Le mercato de l’ASSE a ce talent particulier: il peut donner l’impression d’avancer… tout en laissant le doute s’installer. Et le doute, à ce stade, coûte cher. Pas seulement en euros. En énergie. En cohérence. En confiance collective.
Les signaux qui remontent sont assez nets. D’un côté, on parle d’un renfort défensif, avec l’idée qu’un profil à gauche pourrait ouvrir des options tactiques. De l’autre, on sent que le club regarde l’offensif comme le vrai chantier. Pas un “plus tard”. Un “maintenant”. Parce que l’équipe ne peut pas vivre uniquement de bonnes intentions et de coups de génie isolés.
Le débat autour des départs et des remplacements dit une chose: l’ASSE ne peut pas se contenter de remplacer “à l’identique”. Si Bernauer et/ou Nadé bougent, ce n’est pas juste un transfert. C’est un changement de dynamique. Et derrière, il faut une logique de jeu. Sinon, on se retrouve avec des pièces qui s’assemblent mal. Comme un puzzle incomplet où chacun force sur son coin.
La question du système revient aussi. Défendre à trois, défendre à deux: ce n’est pas un détail de coach. C’est une architecture. Et une architecture demande des profils capables de couvrir, de relancer, de tenir les intervalles. Si l’ASSE recrute pour une défense à trois, il faut que les joueurs recrutés soient compatibles avec cette lecture. Sinon, la tactique devient une excuse pour les erreurs individuelles.
Sur le volet offensif, l’urgence est encore plus évidente. Les arrivées comme les départs doivent être cadrés. Pas forcément “bouclés” dès demain, mais au moins décidés assez tôt pour que le groupe ait le temps de se comprendre. L’ASSE ne peut pas attendre la fin du mois pour découvrir que l’animation offensive ne fonctionne pas. Ce serait le genre de surprise qui coûte une saison entière.
Il y a aussi une réalité économique qui plane sur chaque dossier. Recruter, c’est choisir. Et choisir, c’est accepter de dire non à certains profils. L’ASSE ne peut pas empiler des “bons” joueurs qui ne résolvent pas le problème central: produire du jeu et des occasions de façon régulière. Le reste, c’est du bruit.

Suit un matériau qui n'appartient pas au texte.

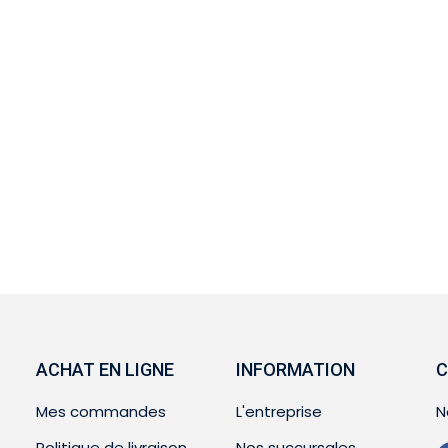
ACHAT EN LIGNE
INFORMATION
C
Mes commandes
L'entreprise
N
Politique de livraison
Nos succursales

Alors oui, on peut imaginer des scénarios où les mouvements se concentrent plus tard. Mais plus on attend, plus on augmente le risque de se retrouver en août avec une équipe qui n’a pas encore trouvé ses repères. Et à l’ASSE, les repères ne se fabriquent pas en deux séances. Ils se construisent.
Le mercato 2026 doit donc être une trajectoire. Pas une série de pansements. Trancher vite, c’est aussi respecter le travail du staff: donner une base stable, et arrêter de faire semblant que l’effectif se “rattrapera” au fil des matchs. Le football n’aime pas les improvisations. Il les sanctionne. Avec une politesse variable.